All my life i've played fair, done the right thing, lived by the golden rule. I tell people i'm terminally nice. I can't help it. I'm trying to learn to be more assertive. Stand up for myself. Well, in this last year I stood up for myself. I was right, i was. And i got screwed. My supervisor was not doing her job, a job that had to get done, so i stepped up as the person that had the most experience and with the help of the other part of the team, did the job. I did it better. I worked hard, did my thing. Then the write-ups false ones, started coming in. I was excessively late, but we weren't allowed to pull keys before 7 and the two time clocks didn't match. I was rude and demanding. If you know me you know i'm terminally nice. They tried to suspend me without pay for three days. I told the agency i worked for i was being harassed, they said this was their biggest account, they weren't going to do anything. I talked to the other company, they said it was the temp agencies problem. So, i smiled, and took it. I watched my p's and q's. Then the supervisor got a better paying job. Nice... ok it will get better i thought. I even interviewed for the supervisor's position. I had the training, I had the experience. I could have walked into that job and had everything running smooth. Guess what they of course didn't hire me. They hired someone that had no experience. When they accused me of trying to steal a bible i had been told to put in my desk. Of course the supervisor "didn't recall telling me that" I quit. I hated that. I loved my job. I even liked the people i was working for. But i was starting to have panic attacks at work from the uber critisim.

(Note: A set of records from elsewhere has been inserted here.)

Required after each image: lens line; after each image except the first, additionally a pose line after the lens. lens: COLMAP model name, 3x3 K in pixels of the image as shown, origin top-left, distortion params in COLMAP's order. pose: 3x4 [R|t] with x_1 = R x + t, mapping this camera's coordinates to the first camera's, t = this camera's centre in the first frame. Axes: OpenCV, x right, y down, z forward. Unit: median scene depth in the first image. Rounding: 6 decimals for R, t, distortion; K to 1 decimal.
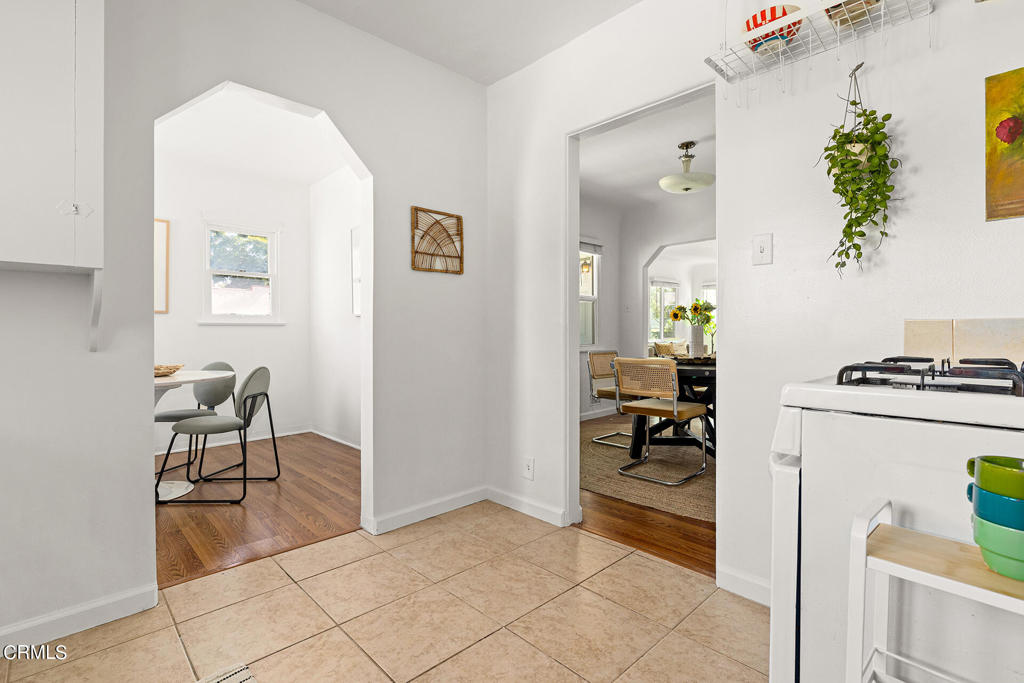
lens RADIAL K [[484.5, 0, 512.0], [0, 484.5, 341.5], [0, 0, 1]] dist [-0.001540, -0.000203]
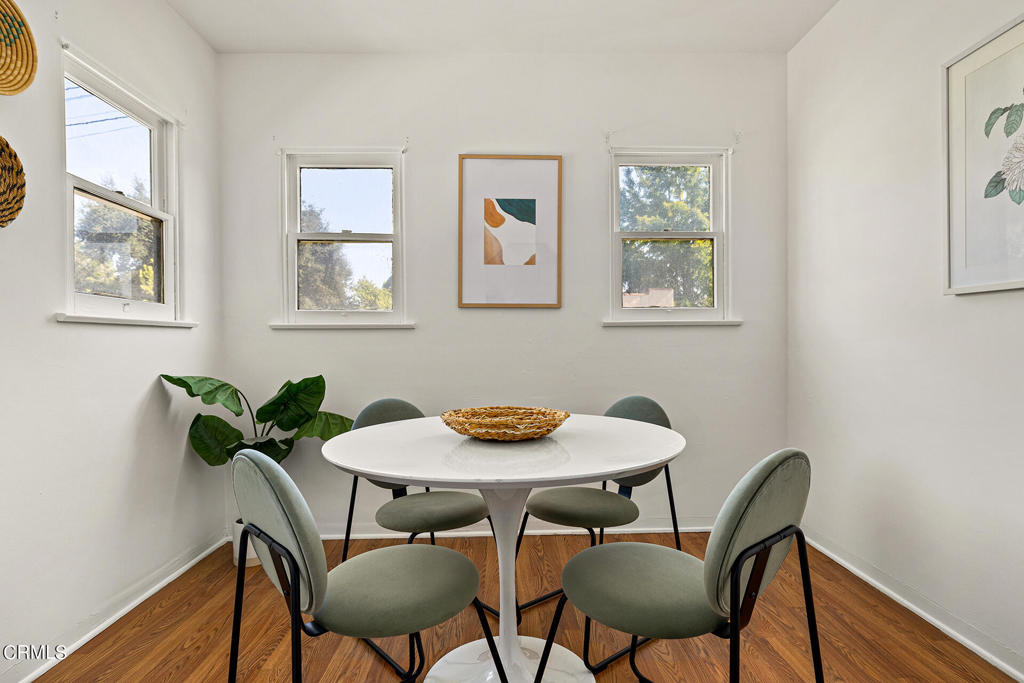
lens RADIAL K [[517.3, 0, 512.0], [0, 517.3, 341.5], [0, 0, 1]] dist [-0.000606, 0.000267]
pose [[0.735657, -0.003788, -0.677344, -0.333708], [-0.003574, 0.999949, -0.009474, -0.010341], [0.677345, 0.009391, 0.735606, 0.509999]]
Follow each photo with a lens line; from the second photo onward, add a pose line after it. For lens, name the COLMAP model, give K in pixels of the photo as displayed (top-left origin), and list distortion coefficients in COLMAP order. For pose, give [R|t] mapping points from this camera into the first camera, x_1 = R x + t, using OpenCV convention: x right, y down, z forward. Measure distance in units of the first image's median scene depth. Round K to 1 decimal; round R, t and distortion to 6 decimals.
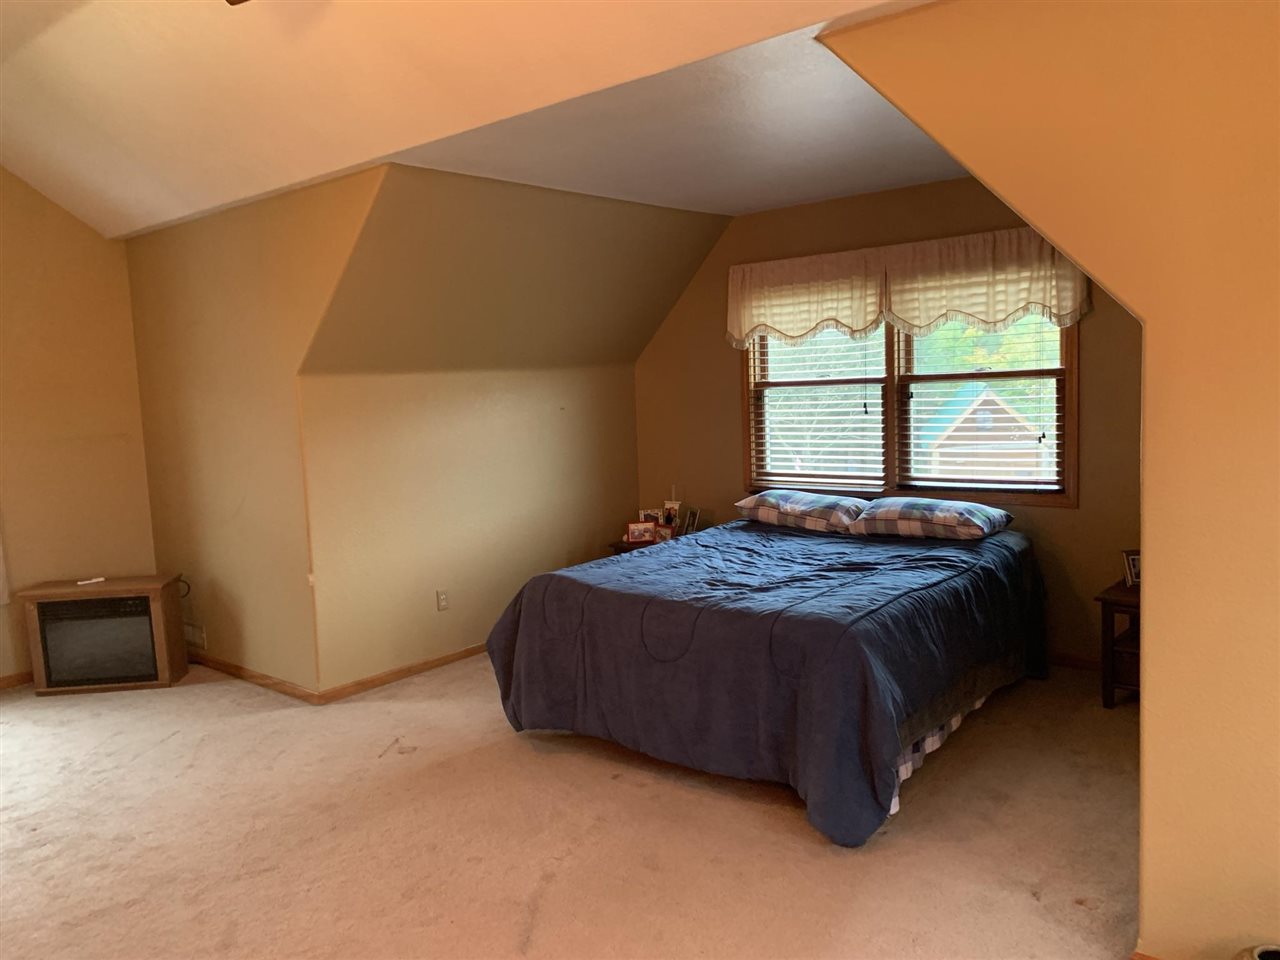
lens RADIAL K [[969.0, 0, 640.0], [0, 969.0, 480.0], [0, 0, 1]] dist [0.074477, -0.145483]
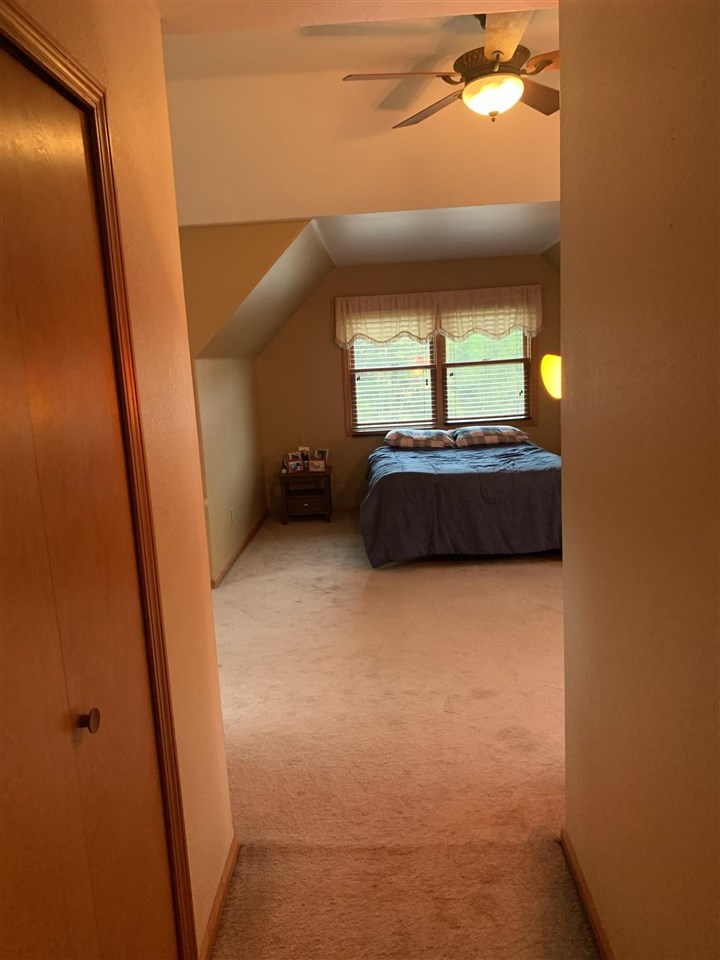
lens RADIAL K [[726.7, 0, 360.0], [0, 726.7, 480.0], [0, 0, 1]] dist [0.074477, -0.145483]
pose [[0.792506, -0.098000, 0.601939, -0.709324], [0.086399, 0.995091, 0.048256, 0.032054], [-0.603713, 0.013764, 0.797083, 0.000462]]
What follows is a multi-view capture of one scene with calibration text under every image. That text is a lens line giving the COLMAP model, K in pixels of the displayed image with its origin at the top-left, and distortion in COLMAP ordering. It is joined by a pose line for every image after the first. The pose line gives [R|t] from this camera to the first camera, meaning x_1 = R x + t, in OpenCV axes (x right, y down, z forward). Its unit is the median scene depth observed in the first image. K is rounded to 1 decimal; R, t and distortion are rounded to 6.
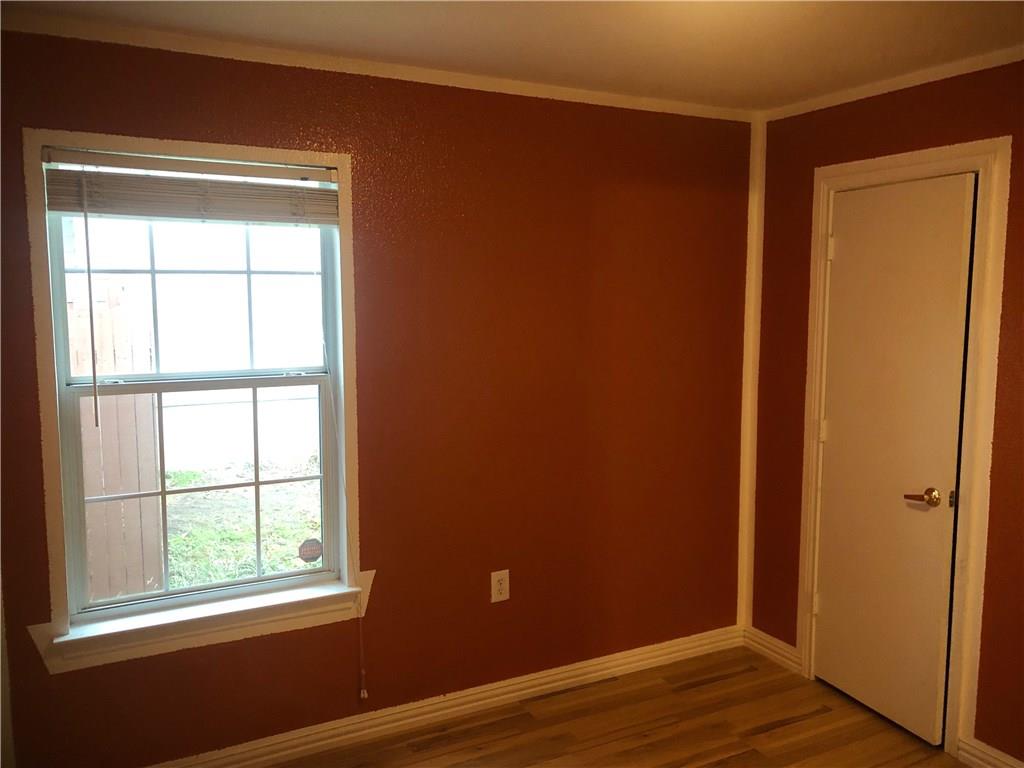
lens RADIAL K [[810.4, 0, 512.0], [0, 810.4, 384.0], [0, 0, 1]] dist [0.004797, 0.015163]
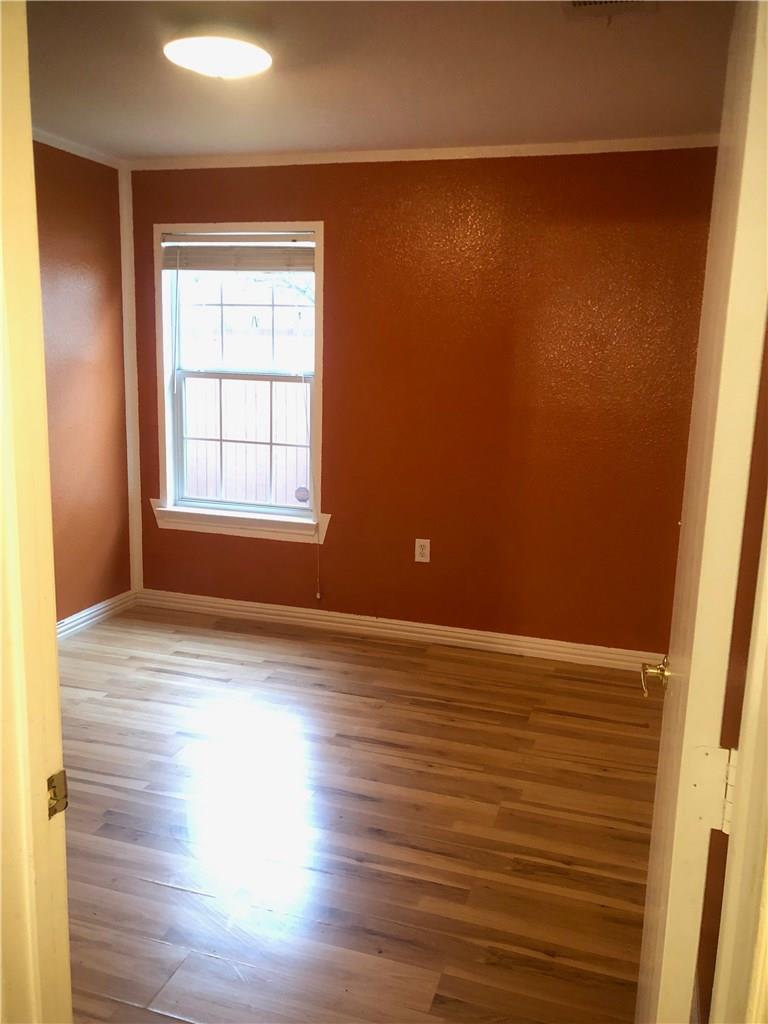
lens RADIAL K [[836.1, 0, 384.0], [0, 836.1, 512.0], [0, 0, 1]] dist [0.033062, -0.001872]
pose [[0.711993, 0.163422, -0.682905, 0.842712], [-0.095125, 0.986023, 0.136782, 0.009757], [0.695713, -0.032427, 0.717587, -0.006386]]
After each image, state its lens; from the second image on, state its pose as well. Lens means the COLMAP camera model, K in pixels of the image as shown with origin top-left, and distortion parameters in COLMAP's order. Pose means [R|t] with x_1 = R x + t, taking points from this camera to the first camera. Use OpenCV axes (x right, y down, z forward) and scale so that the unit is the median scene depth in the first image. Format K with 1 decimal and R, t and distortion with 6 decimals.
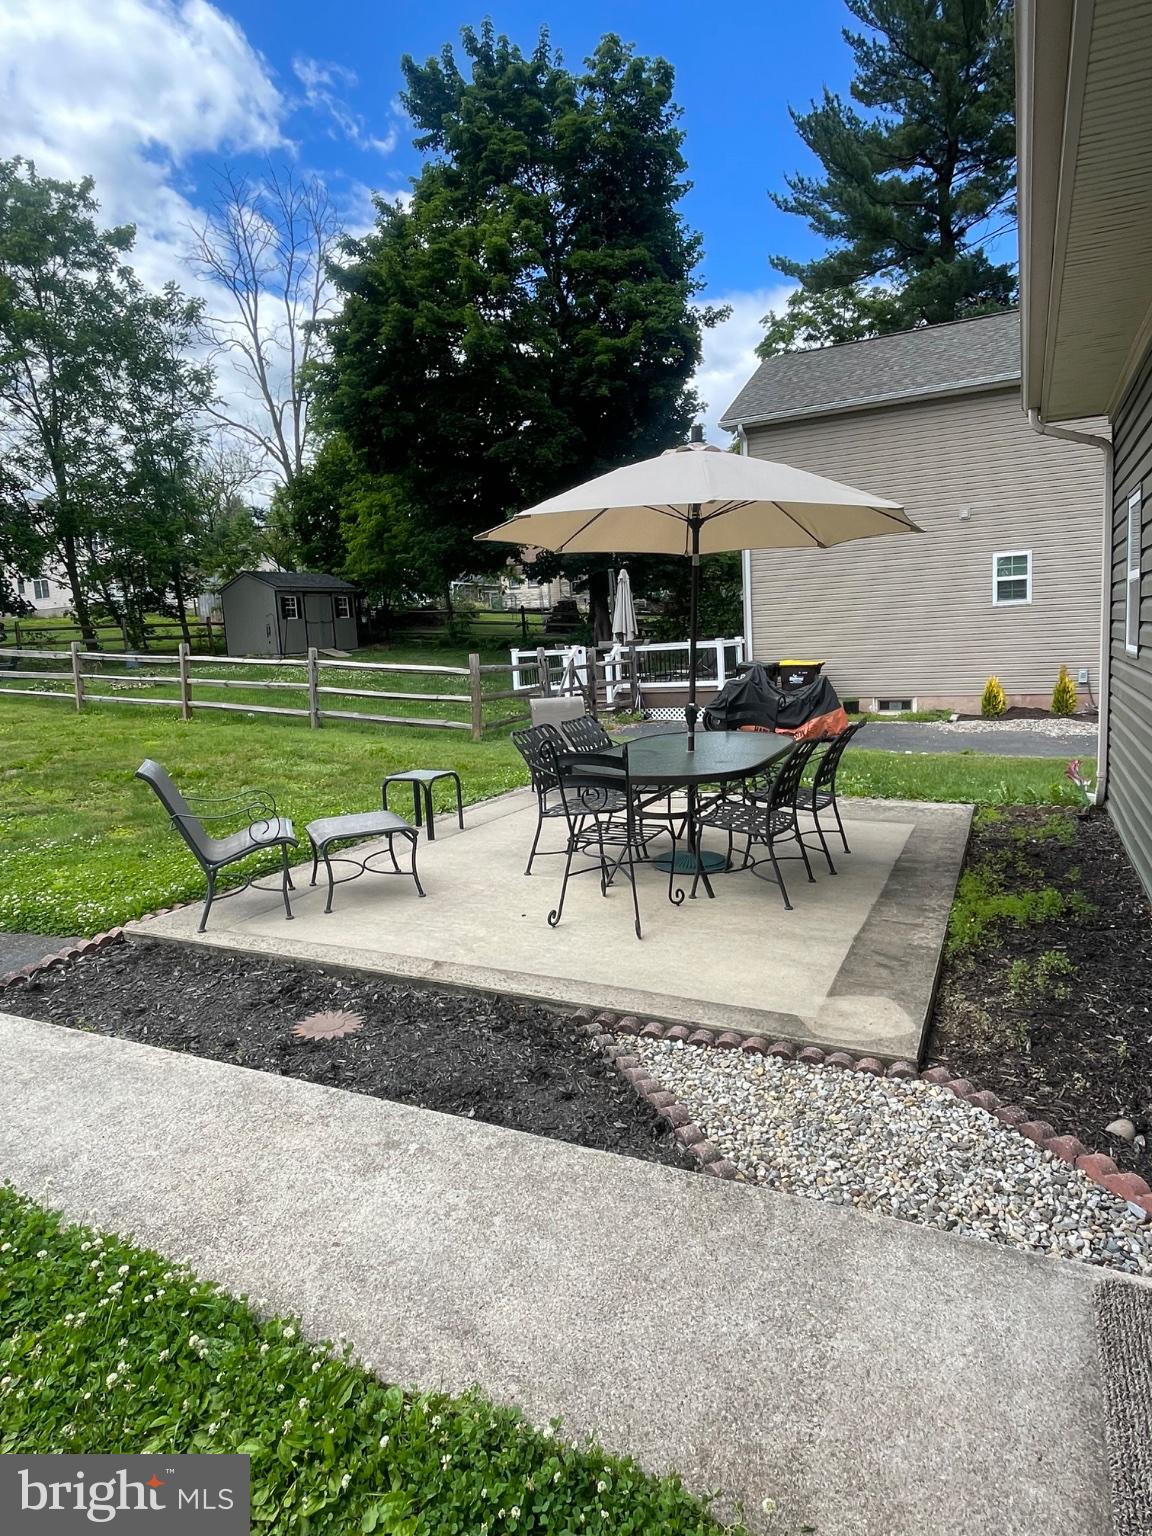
lens RADIAL K [[911.0, 0, 573.0], [0, 911.0, 756.9], [0, 0, 1]] dist [0.010361, -0.000552]
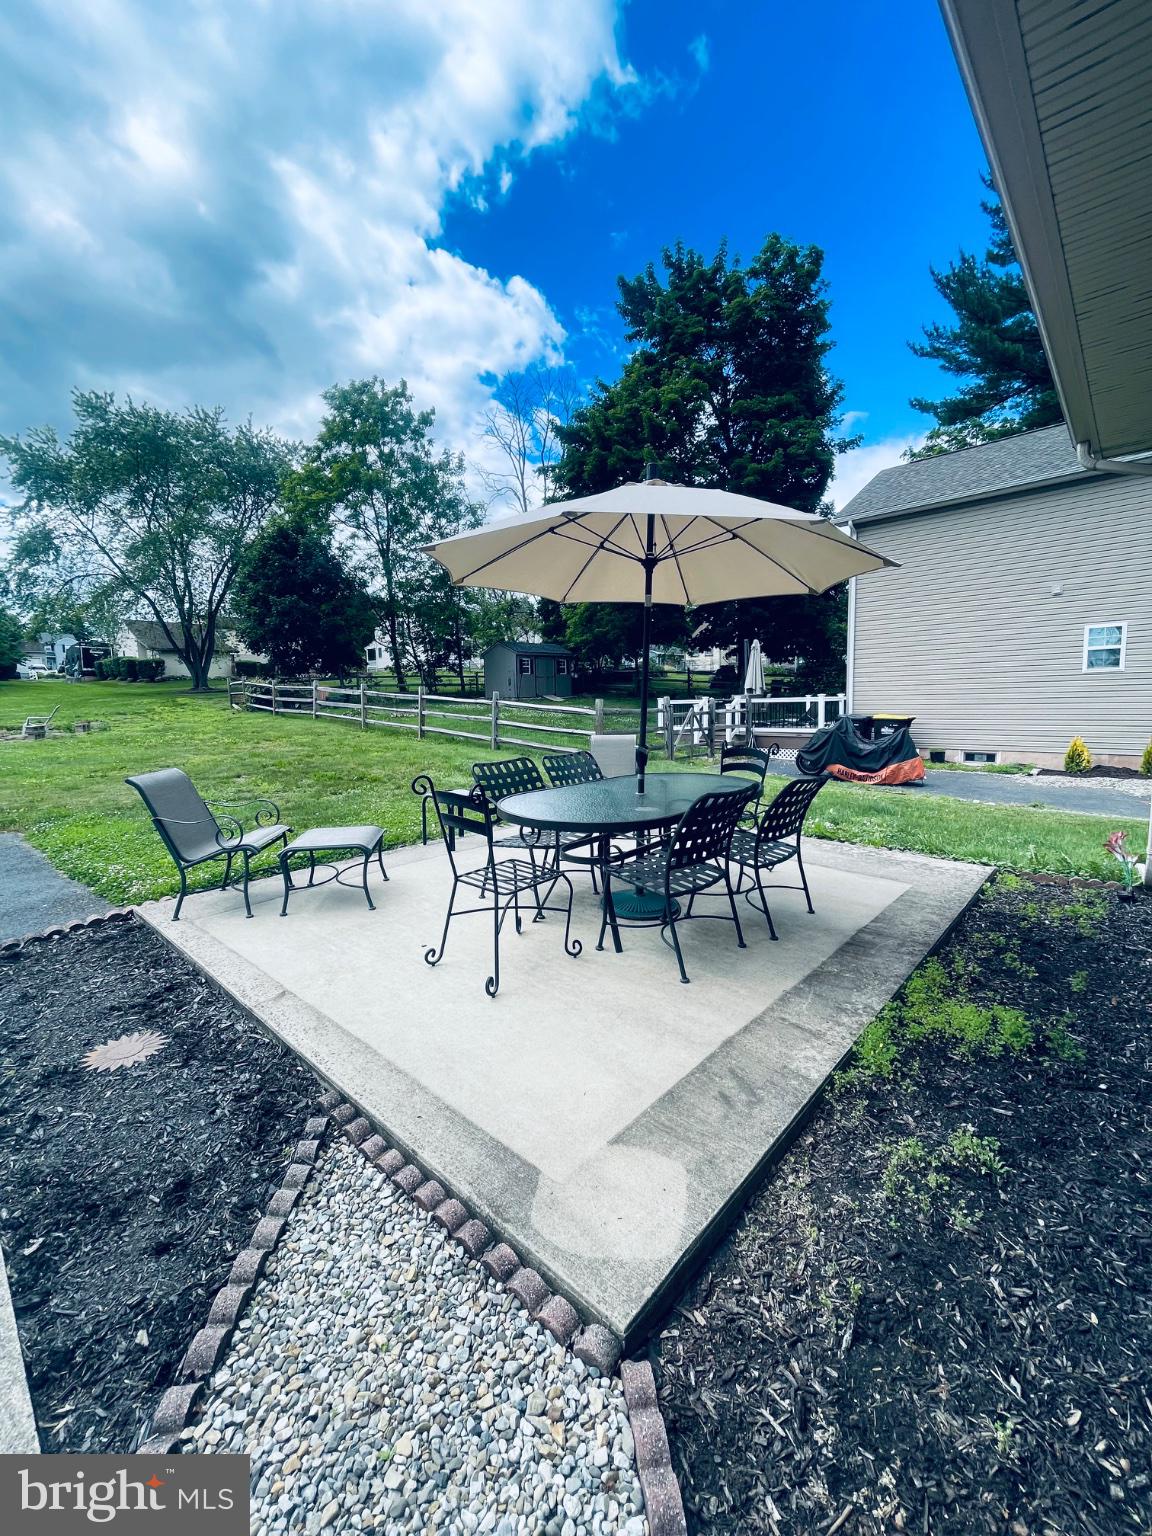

I know there are reasons for things in life. But times are hard, I'm making it through. The depression is the worst. I've dug myself out so many times. I've interviewed for one other job there and nothing. It makes me want to stomp my foot like a little kid and yell "It's not fair!". And i hate feeling like that.
I'm the kind of person that thinks get over it and go on with your life. I don't want bad things to happen to those people. I just want my job back or a better one.
There are days where all i want to do is sleep. I don't have as much patience with my children as i should.
Money is tight. Christmas was almost my undoing. My family was the only thing that got me through. I'm taking classes online,trying to make myself better educated. The want ads are not helping me. When i finally get to an interview, i have to explain why i left the other job. I think that me telling them i was harassed doesn't work. I'm so frustrated all the time. There are times when i just want to go away, just for awhile, so that no one is asking me for something, money doesn't matter. I'm the one everyone complains to. I don't like to complain to anyone. I hope no one reads this anymore.